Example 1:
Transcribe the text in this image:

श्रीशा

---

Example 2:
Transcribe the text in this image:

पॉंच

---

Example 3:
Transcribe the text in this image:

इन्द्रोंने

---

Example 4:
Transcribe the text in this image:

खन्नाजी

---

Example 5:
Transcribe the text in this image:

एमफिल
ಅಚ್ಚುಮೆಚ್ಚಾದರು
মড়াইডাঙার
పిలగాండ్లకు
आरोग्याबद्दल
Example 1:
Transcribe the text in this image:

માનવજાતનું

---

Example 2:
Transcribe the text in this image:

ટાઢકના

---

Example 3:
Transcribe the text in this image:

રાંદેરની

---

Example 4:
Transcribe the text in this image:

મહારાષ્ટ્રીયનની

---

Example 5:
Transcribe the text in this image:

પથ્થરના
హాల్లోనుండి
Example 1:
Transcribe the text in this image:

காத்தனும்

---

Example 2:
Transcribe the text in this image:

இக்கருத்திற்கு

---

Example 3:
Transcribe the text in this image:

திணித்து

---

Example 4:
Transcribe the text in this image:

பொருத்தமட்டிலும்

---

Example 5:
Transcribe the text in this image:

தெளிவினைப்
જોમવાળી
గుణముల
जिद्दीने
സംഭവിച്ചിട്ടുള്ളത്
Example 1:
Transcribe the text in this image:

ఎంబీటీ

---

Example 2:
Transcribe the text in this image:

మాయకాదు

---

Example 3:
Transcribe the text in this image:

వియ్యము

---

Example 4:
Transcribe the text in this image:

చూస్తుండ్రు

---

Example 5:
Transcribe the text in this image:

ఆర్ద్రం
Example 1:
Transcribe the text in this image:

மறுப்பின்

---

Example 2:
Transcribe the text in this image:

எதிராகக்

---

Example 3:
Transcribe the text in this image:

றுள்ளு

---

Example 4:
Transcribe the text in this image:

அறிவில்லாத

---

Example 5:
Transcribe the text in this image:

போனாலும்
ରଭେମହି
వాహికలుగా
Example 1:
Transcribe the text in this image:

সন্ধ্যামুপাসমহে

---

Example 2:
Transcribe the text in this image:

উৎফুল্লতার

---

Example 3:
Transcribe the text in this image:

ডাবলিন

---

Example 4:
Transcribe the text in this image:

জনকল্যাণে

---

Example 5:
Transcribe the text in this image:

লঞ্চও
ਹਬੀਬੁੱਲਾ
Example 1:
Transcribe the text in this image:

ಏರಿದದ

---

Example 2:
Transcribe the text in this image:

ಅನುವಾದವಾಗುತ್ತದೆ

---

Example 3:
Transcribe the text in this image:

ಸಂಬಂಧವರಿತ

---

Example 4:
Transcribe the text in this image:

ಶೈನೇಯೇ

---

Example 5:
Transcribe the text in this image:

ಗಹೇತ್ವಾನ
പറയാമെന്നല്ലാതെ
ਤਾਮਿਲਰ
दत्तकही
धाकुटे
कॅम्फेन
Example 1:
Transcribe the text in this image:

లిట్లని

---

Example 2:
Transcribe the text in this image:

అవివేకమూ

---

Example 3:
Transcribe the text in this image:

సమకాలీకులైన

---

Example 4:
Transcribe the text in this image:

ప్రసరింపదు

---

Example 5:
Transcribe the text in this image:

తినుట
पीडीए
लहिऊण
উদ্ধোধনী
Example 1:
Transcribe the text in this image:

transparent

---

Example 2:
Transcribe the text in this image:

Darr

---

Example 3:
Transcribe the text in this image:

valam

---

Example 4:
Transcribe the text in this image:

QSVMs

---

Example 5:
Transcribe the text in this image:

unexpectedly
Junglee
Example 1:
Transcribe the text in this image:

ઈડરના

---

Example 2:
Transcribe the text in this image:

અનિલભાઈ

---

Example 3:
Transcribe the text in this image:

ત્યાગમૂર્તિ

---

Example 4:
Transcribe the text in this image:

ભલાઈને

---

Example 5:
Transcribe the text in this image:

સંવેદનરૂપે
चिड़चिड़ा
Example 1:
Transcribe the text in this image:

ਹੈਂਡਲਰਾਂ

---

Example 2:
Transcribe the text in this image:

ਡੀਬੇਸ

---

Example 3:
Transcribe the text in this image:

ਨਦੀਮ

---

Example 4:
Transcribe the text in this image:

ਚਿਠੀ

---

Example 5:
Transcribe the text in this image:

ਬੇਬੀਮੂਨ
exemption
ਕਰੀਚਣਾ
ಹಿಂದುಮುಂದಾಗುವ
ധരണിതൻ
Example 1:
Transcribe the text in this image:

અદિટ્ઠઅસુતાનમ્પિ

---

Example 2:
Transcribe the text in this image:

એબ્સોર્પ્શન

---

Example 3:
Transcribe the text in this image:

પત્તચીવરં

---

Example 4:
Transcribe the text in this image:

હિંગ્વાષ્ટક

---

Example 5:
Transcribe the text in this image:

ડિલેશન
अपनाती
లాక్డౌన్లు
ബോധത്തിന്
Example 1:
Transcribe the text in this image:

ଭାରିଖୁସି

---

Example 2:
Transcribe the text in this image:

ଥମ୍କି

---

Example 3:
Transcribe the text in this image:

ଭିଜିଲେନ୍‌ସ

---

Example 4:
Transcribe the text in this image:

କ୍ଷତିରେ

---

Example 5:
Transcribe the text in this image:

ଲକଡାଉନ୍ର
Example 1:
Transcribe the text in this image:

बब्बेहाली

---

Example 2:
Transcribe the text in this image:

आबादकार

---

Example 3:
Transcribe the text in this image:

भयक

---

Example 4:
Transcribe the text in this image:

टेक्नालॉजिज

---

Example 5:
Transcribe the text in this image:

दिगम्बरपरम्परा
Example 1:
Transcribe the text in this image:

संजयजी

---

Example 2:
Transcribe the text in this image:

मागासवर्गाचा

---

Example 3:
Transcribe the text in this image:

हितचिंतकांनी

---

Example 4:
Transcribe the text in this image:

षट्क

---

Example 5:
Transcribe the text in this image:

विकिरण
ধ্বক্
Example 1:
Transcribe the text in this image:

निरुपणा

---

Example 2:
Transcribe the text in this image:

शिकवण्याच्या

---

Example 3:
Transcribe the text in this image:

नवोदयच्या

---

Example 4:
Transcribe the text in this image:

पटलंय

━━━━━━━━━━━━━━━━━━━━━━━━━━━━━━

* _DIRECTIVE_
Copy every row above verbatim, line for line, with no changes.

* _RESULT OF THE TASK_
Example 1:
Transcribe the text in this image:

श्रीशा

---

Example 2:
Transcribe the text in this image:

पॉंच

---

Example 3:
Transcribe the text in this image:

इन्द्रोंने

---

Example 4:
Transcribe the text in this image:

खन्नाजी

---

Example 5:
Transcribe the text in this image:

एमफिल
ಅಚ್ಚುಮೆಚ್ಚಾದರು
মড়াইডাঙার
పిలగాండ్లకు
आरोग्याबद्दल
Example 1:
Transcribe the text in this image:

માનવજાતનું

---

Example 2:
Transcribe the text in this image:

ટાઢકના

---

Example 3:
Transcribe the text in this image:

રાંદેરની

---

Example 4:
Transcribe the text in this image:

મહારાષ્ટ્રીયનની

---

Example 5:
Transcribe the text in this image:

પથ્થરના
హాల్లోనుండి
Example 1:
Transcribe the text in this image:

காத்தனும்

---

Example 2:
Transcribe the text in this image:

இக்கருத்திற்கு

---

Example 3:
Transcribe the text in this image:

திணித்து

---

Example 4:
Transcribe the text in this image:

பொருத்தமட்டிலும்

---

Example 5:
Transcribe the text in this image:

தெளிவினைப்
જોમવાળી
గుణముల
जिद्दीने
സംഭവിച്ചിട്ടുള്ളത്
Example 1:
Transcribe the text in this image:

ఎంబీటీ

---

Example 2:
Transcribe the text in this image:

మాయకాదు

---

Example 3:
Transcribe the text in this image:

వియ్యము

---

Example 4:
Transcribe the text in this image:

చూస్తుండ్రు

---

Example 5:
Transcribe the text in this image:

ఆర్ద్రం
Example 1:
Transcribe the text in this image:

மறுப்பின்

---

Example 2:
Transcribe the text in this image:

எதிராகக்

---

Example 3:
Transcribe the text in this image:

றுள்ளு

---

Example 4:
Transcribe the text in this image:

அறிவில்லாத

---

Example 5:
Transcribe the text in this image:

போனாலும்
ରଭେମହି
వాహికలుగా
Example 1:
Transcribe the text in this image:

সন্ধ্যামুপাসমহে

---

Example 2:
Transcribe the text in this image:

উৎফুল্লতার

---

Example 3:
Transcribe the text in this image:

ডাবলিন

---

Example 4:
Transcribe the text in this image:

জনকল্যাণে

---

Example 5:
Transcribe the text in this image:

লঞ্চও
ਹਬੀਬੁੱਲਾ
Example 1:
Transcribe the text in this image:

ಏರಿದದ

---

Example 2:
Transcribe the text in this image:

ಅನುವಾದವಾಗುತ್ತದೆ

---

Example 3:
Transcribe the text in this image:

ಸಂಬಂಧವರಿತ

---

Example 4:
Transcribe the text in this image:

ಶೈನೇಯೇ

---

Example 5:
Transcribe the text in this image:

ಗಹೇತ್ವಾನ
പറയാമെന്നല്ലാതെ
ਤਾਮਿਲਰ
दत्तकही
धाकुटे
कॅम्फेन
Example 1:
Transcribe the text in this image:

లిట్లని

---

Example 2:
Transcribe the text in this image:

అవివేకమూ

---

Example 3:
Transcribe the text in this image:

సమకాలీకులైన

---

Example 4:
Transcribe the text in this image:

ప్రసరింపదు

---

Example 5:
Transcribe the text in this image:

తినుట
पीडीए
लहिऊण
উদ্ধোধনী
Example 1:
Transcribe the text in this image:

transparent

---

Example 2:
Transcribe the text in this image:

Darr

---

Example 3:
Transcribe the text in this image:

valam

---

Example 4:
Transcribe the text in this image:

QSVMs

---

Example 5:
Transcribe the text in this image:

unexpectedly
Junglee
Example 1:
Transcribe the text in this image:

ઈડરના

---

Example 2:
Transcribe the text in this image:

અનિલભાઈ

---

Example 3:
Transcribe the text in this image:

ત્યાગમૂર્તિ

---

Example 4:
Transcribe the text in this image:

ભલાઈને

---

Example 5:
Transcribe the text in this image:

સંવેદનરૂપે
चिड़चिड़ा
Example 1:
Transcribe the text in this image:

ਹੈਂਡਲਰਾਂ

---

Example 2:
Transcribe the text in this image:

ਡੀਬੇਸ

---

Example 3:
Transcribe the text in this image:

ਨਦੀਮ

---

Example 4:
Transcribe the text in this image:

ਚਿਠੀ

---

Example 5:
Transcribe the text in this image:

ਬੇਬੀਮੂਨ
exemption
ਕਰੀਚਣਾ
ಹಿಂದುಮುಂದಾಗುವ
ധരണിതൻ
Example 1:
Transcribe the text in this image:

અદિટ્ઠઅસુતાનમ્પિ

---

Example 2:
Transcribe the text in this image:

એબ્સોર્પ્શન

---

Example 3:
Transcribe the text in this image:

પત્તચીવરં

---

Example 4:
Transcribe the text in this image:

હિંગ્વાષ્ટક

---

Example 5:
Transcribe the text in this image:

ડિલેશન
अपनाती
లాక్డౌన్లు
ബോധത്തിന്
Example 1:
Transcribe the text in this image:

ଭାରିଖୁସି

---

Example 2:
Transcribe the text in this image:

ଥମ୍କି

---

Example 3:
Transcribe the text in this image:

ଭିଜିଲେନ୍‌ସ

---

Example 4:
Transcribe the text in this image:

କ୍ଷତିରେ

---

Example 5:
Transcribe the text in this image:

ଲକଡାଉନ୍ର
Example 1:
Transcribe the text in this image:

बब्बेहाली

---

Example 2:
Transcribe the text in this image:

आबादकार

---

Example 3:
Transcribe the text in this image:

भयक

---

Example 4:
Transcribe the text in this image:

टेक्नालॉजिज

---

Example 5:
Transcribe the text in this image:

दिगम्बरपरम्परा
Example 1:
Transcribe the text in this image:

संजयजी

---

Example 2:
Transcribe the text in this image:

मागासवर्गाचा

---

Example 3:
Transcribe the text in this image:

हितचिंतकांनी

---

Example 4:
Transcribe the text in this image:

षट्क

---

Example 5:
Transcribe the text in this image:

विकिरण
ধ্বক্
Example 1:
Transcribe the text in this image:

निरुपणा

---

Example 2:
Transcribe the text in this image:

शिकवण्याच्या

---

Example 3:
Transcribe the text in this image:

नवोदयच्या

---

Example 4:
Transcribe the text in this image:

पटलंय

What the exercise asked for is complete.